Automatically associated channels: Kir6.2



Title: Modeling transmural heterogeneity of K(ATP) current in rabbit ventricular myocytes.

Authors: Anushka Michailova, William Lorentz, Andrew McCulloch

Journal, date & volume: Am. J. Physiol., Cell Physiol., 2007 Aug , 293, C542-57

PubMed link: http://www.ncbi.nlm.nih.gov/pubmed/17329404


Abstract
To investigate the mechanisms regulating excitation-metabolic coupling in rabbit epicardial, midmyocardial, and endocardial ventricular myocytes we extended the LabHEART model (Puglisi JL and Bers DM. Am J Physiol Cell Physiol 281: C2049-C2060, 2001). We incorporated equations for Ca(2+) and Mg(2+) buffering by ATP and ADP, equations for nucleotide regulation of ATP-sensitive K(+) channel and L-type Ca(2+) channel, Na(+)-K(+)-ATPase, and sarcolemmal and sarcoplasmic Ca(2+)-ATPases, and equations describing the basic pathways (creatine and adenylate kinase reactions) known to communicate the flux changes generated by intracellular ATPases. Under normal conditions and during 20 min of ischemia, the three regions were characterized by different I(Na), I(to), I(Kr), I(Ks), and I(Kp) channel properties. The results indicate that the ATP-sensitive K(+) channel is activated by the smallest reduction in ATP in epicardial cells and largest in endocardial cells when cytosolic ADP, AMP, PCr, Cr, P(i), total Mg(2+), Na(+), K(+), Ca(2+), and pH diastolic levels are normal.

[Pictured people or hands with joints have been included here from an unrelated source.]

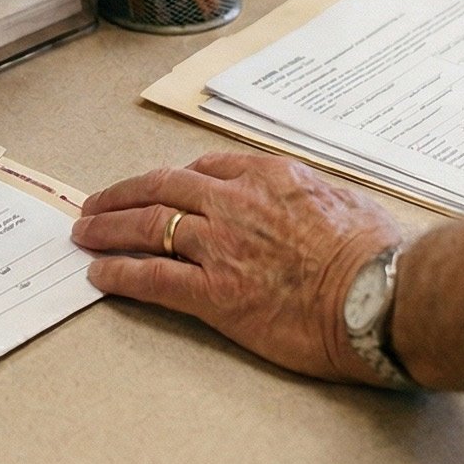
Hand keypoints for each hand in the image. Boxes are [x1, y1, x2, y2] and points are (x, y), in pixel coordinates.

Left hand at [74, 153, 404, 385]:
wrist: (377, 296)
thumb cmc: (377, 255)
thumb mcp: (348, 201)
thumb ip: (316, 196)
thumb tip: (317, 204)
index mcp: (271, 176)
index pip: (206, 168)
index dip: (174, 178)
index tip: (159, 186)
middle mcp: (237, 202)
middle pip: (162, 189)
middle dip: (122, 194)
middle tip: (97, 203)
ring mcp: (221, 246)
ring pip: (147, 226)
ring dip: (108, 228)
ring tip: (85, 233)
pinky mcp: (213, 292)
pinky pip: (152, 277)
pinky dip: (120, 273)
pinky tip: (100, 273)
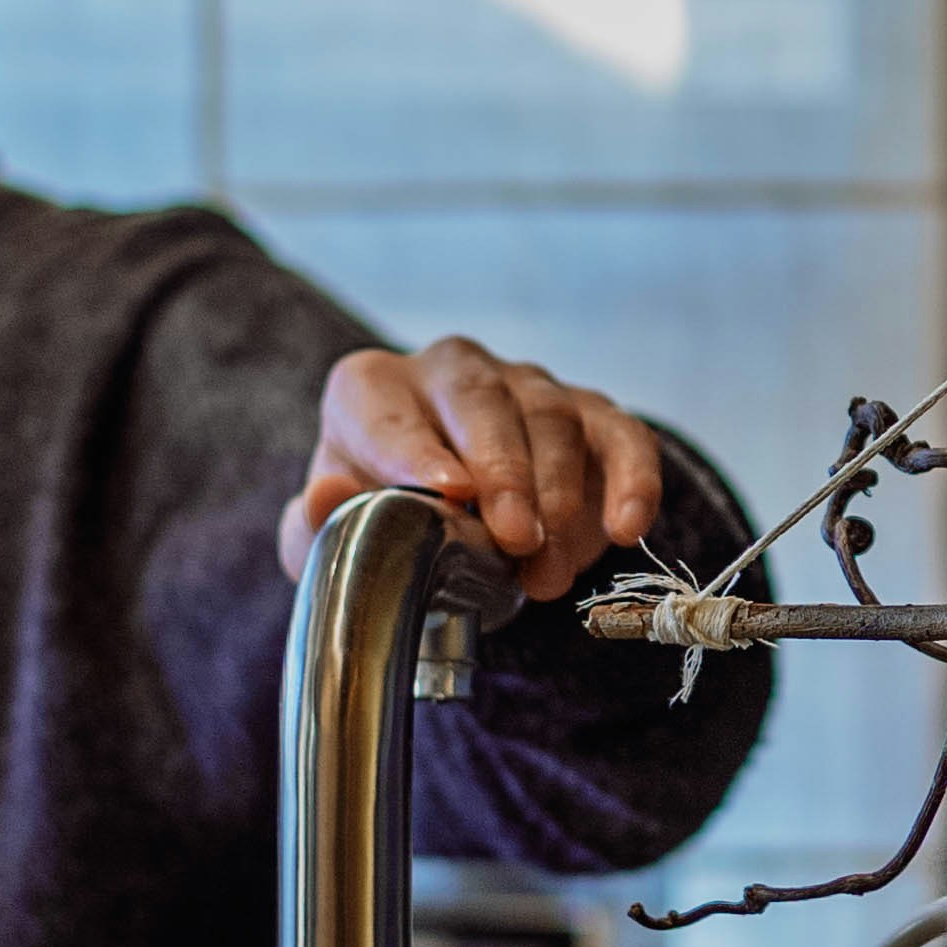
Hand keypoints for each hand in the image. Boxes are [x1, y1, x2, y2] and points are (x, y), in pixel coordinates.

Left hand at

The model predicts that only K(ATP) ionophore (Kir6.2 subunit) and not the regulatory subunit (SUR2A) might differ from endocardium to epicardium. The analysis suggests that during ischemia, the inhomogeneous accumulation of the metabolites in the tissue sublayers may alter in a very irregular manner the K(ATP) channel opening through metabolic interactions with the endogenous PI cascade (PIP(2), PIP) that in turn may cause differential action potential shortening among the ventricular myocyte subtypes. The model predictions are in qualitative agreement with experimental data measured under normal and ischemic conditions in rabbit ventricular myocytes.